### Task to complete
Below are lines of data; restate word for word those running from the line containing "#####MaidManager::PutResponse" to the line containing "thanks for the turtorial", inclusive, and no others.

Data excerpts
==========

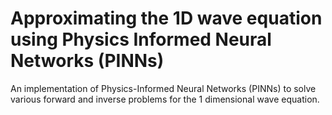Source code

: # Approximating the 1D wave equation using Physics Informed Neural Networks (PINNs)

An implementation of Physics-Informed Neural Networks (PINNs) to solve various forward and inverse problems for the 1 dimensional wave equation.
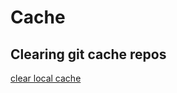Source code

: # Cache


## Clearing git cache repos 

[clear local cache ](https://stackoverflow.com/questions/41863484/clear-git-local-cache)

==========

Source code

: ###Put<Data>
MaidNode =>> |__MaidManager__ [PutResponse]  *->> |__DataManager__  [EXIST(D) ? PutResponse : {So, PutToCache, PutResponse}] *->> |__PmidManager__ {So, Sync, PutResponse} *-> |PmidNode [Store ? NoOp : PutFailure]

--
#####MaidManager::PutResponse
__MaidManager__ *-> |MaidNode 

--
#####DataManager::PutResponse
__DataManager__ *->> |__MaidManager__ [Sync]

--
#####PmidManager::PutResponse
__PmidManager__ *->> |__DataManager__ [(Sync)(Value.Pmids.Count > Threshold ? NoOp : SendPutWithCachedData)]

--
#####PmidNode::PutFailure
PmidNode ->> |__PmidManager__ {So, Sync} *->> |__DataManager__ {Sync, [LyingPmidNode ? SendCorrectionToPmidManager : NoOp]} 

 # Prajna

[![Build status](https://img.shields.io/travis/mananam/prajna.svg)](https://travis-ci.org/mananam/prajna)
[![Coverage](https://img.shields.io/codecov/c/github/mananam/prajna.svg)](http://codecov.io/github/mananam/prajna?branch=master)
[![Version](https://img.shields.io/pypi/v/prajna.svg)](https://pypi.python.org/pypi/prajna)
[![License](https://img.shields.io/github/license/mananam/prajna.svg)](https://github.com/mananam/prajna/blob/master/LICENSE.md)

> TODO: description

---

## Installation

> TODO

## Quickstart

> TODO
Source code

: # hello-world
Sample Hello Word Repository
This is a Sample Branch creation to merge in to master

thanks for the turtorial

==========

### Expected answer
#####MaidManager::PutResponse
__MaidManager__ *-> |MaidNode 

--
#####DataManager::PutResponse
__DataManager__ *->> |__MaidManager__ [Sync]

--
#####PmidManager::PutResponse
__PmidManager__ *->> |__DataManager__ [(Sync)(Value.Pmids.Count > Threshold ? NoOp : SendPutWithCachedData)]

--
#####PmidNode::PutFailure
PmidNode ->> |__PmidManager__ {So, Sync} *->> |__DataManager__ {Sync, [LyingPmidNode ? SendCorrectionToPmidManager : NoOp]} 

 # Prajna

[![Build status](https://img.shields.io/travis/mananam/prajna.svg)](https://travis-ci.org/mananam/prajna)
[![Coverage](https://img.shields.io/codecov/c/github/mananam/prajna.svg)](http://codecov.io/github/mananam/prajna?branch=master)
[![Version](https://img.shields.io/pypi/v/prajna.svg)](https://pypi.python.org/pypi/prajna)
[![License](https://img.shields.io/github/license/mananam/prajna.svg)](https://github.com/mananam/prajna/blob/master/LICENSE.md)

> TODO: description

---

## Installation

> TODO

## Quickstart

> TODO
Source code

: # hello-world
Sample Hello Word Repository
This is a Sample Branch creation to merge in to master

thanks for the turtorial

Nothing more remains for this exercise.